Each entry should be printed exactly, with its images omitted.

[Saved entries]
------------

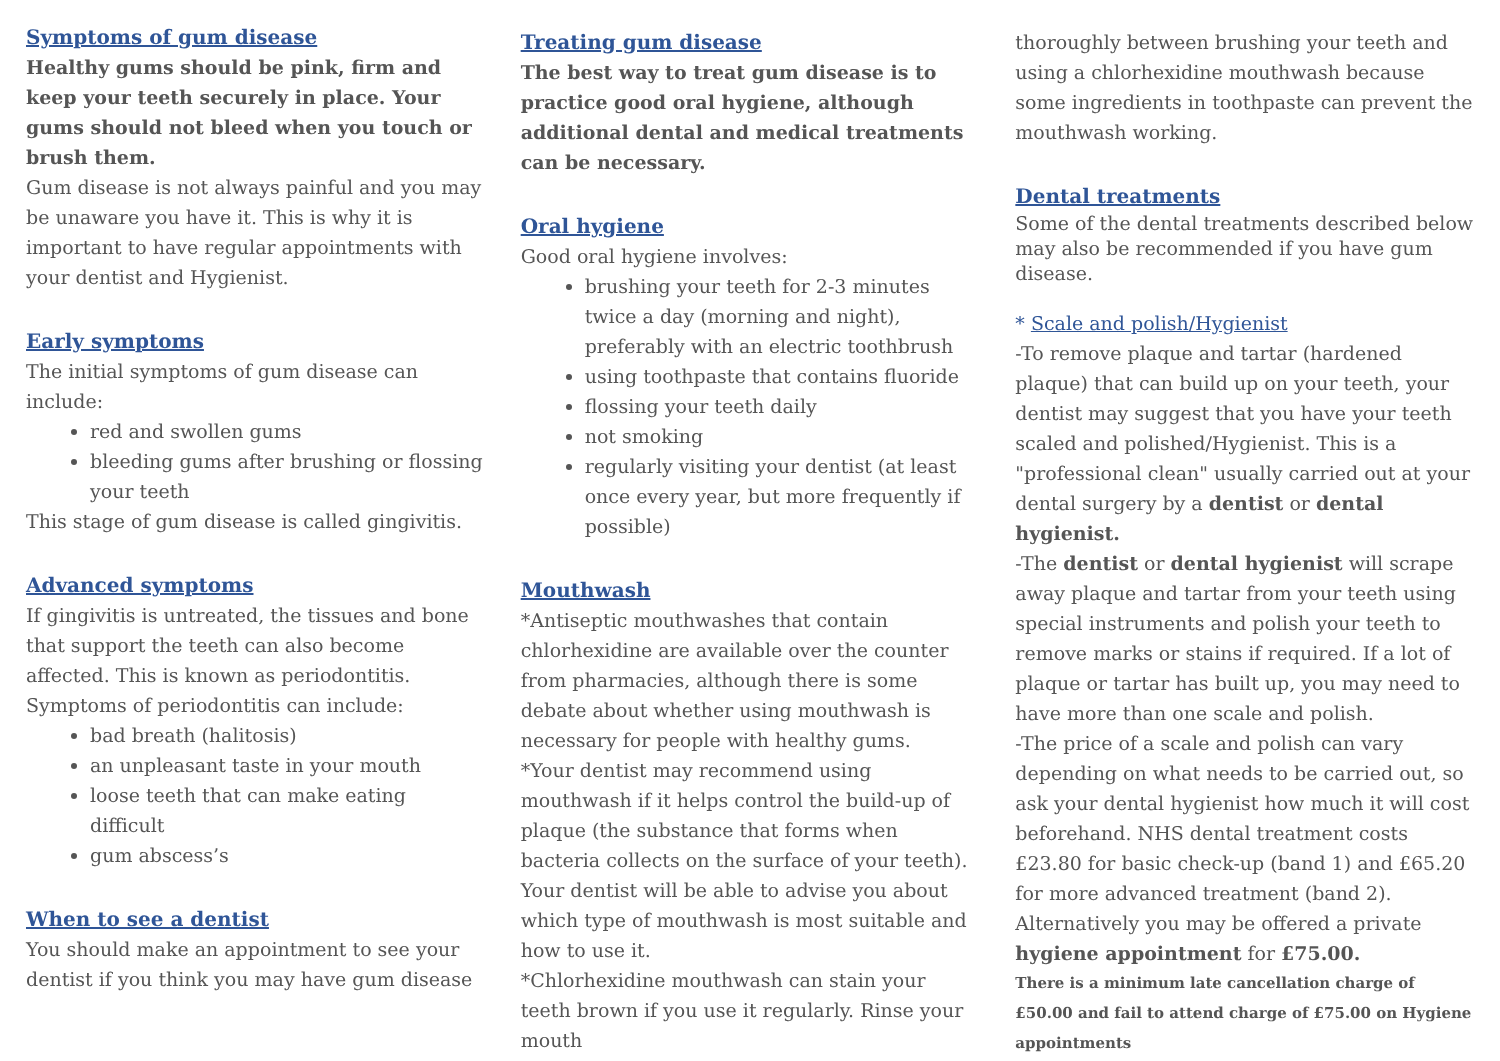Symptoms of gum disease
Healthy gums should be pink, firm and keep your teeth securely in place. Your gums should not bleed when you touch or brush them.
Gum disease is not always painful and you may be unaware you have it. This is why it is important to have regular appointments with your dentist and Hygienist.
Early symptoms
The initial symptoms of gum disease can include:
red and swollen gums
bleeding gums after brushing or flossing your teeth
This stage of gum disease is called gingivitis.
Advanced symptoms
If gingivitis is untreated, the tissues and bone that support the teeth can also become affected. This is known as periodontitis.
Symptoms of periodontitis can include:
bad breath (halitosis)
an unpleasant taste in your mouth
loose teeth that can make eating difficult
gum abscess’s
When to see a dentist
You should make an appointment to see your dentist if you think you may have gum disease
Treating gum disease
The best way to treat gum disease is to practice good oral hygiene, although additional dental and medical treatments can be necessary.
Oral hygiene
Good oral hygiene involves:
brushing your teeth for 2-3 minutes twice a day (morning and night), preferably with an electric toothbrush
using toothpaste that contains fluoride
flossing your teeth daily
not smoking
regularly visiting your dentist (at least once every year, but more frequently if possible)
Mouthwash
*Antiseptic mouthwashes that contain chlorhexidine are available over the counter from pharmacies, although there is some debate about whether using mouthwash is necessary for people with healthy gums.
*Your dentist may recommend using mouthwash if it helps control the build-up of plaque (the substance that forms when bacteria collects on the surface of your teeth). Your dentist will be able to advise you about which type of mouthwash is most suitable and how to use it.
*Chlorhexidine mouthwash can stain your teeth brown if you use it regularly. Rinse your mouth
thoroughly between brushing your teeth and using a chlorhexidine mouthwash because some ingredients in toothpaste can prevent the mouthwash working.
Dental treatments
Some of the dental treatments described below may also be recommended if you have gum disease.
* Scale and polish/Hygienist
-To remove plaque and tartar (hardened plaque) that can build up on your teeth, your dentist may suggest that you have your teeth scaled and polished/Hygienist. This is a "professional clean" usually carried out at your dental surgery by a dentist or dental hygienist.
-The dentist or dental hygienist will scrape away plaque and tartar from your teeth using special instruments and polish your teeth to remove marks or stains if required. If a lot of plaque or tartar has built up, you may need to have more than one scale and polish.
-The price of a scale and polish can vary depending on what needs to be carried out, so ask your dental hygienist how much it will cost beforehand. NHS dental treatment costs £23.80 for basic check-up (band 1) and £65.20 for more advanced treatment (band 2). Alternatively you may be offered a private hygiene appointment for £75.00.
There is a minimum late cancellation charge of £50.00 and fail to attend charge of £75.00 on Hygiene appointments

------------

## Your response
Symptoms of gum disease
Healthy gums should be pink, firm and keep your teeth securely in place. Your gums should not bleed when you touch or brush them.
Gum disease is not always painful and you may be unaware you have it. This is why it is important to have regular appointments with your dentist and Hygienist.
Early symptoms
The initial symptoms of gum disease can include:
red and swollen gums
bleeding gums after brushing or flossing your teeth
This stage of gum disease is called gingivitis.
Advanced symptoms
If gingivitis is untreated, the tissues and bone that support the teeth can also become affected. This is known as periodontitis.
Symptoms of periodontitis can include:
bad breath (halitosis)
an unpleasant taste in your mouth
loose teeth that can make eating difficult
gum abscess’s
When to see a dentist
You should make an appointment to see your dentist if you think you may have gum disease
Treating gum disease
The best way to treat gum disease is to practice good oral hygiene, although additional dental and medical treatments can be necessary.
Oral hygiene
Good oral hygiene involves:
brushing your teeth for 2-3 minutes twice a day (morning and night), preferably with an electric toothbrush
using toothpaste that contains fluoride
flossing your teeth daily
not smoking
regularly visiting your dentist (at least once every year, but more frequently if possible)
Mouthwash
*Antiseptic mouthwashes that contain chlorhexidine are available over the counter from pharmacies, although there is some debate about whether using mouthwash is necessary for people with healthy gums.
*Your dentist may recommend using mouthwash if it helps control the build-up of plaque (the substance that forms when bacteria collects on the surface of your teeth). Your dentist will be able to advise you about which type of mouthwash is most suitable and how to use it.
*Chlorhexidine mouthwash can stain your teeth brown if you use it regularly. Rinse your mouth
thoroughly between brushing your teeth and using a chlorhexidine mouthwash because some ingredients in toothpaste can prevent the mouthwash working.
Dental treatments
Some of the dental treatments described below may also be recommended if you have gum disease.
* Scale and polish/Hygienist
-To remove plaque and tartar (hardened plaque) that can build up on your teeth, your dentist may suggest that you have your teeth scaled and polished/Hygienist. This is a "professional clean" usually carried out at your dental surgery by a dentist or dental hygienist.
-The dentist or dental hygienist will scrape away plaque and tartar from your teeth using special instruments and polish your teeth to remove marks or stains if required. If a lot of plaque or tartar has built up, you may need to have more than one scale and polish.
-The price of a scale and polish can vary depending on what needs to be carried out, so ask your dental hygienist how much it will cost beforehand. NHS dental treatment costs £23.80 for basic check-up (band 1) and £65.20 for more advanced treatment (band 2). Alternatively you may be offered a private hygiene appointment for £75.00.
There is a minimum late cancellation charge of £50.00 and fail to attend charge of £75.00 on Hygiene appointments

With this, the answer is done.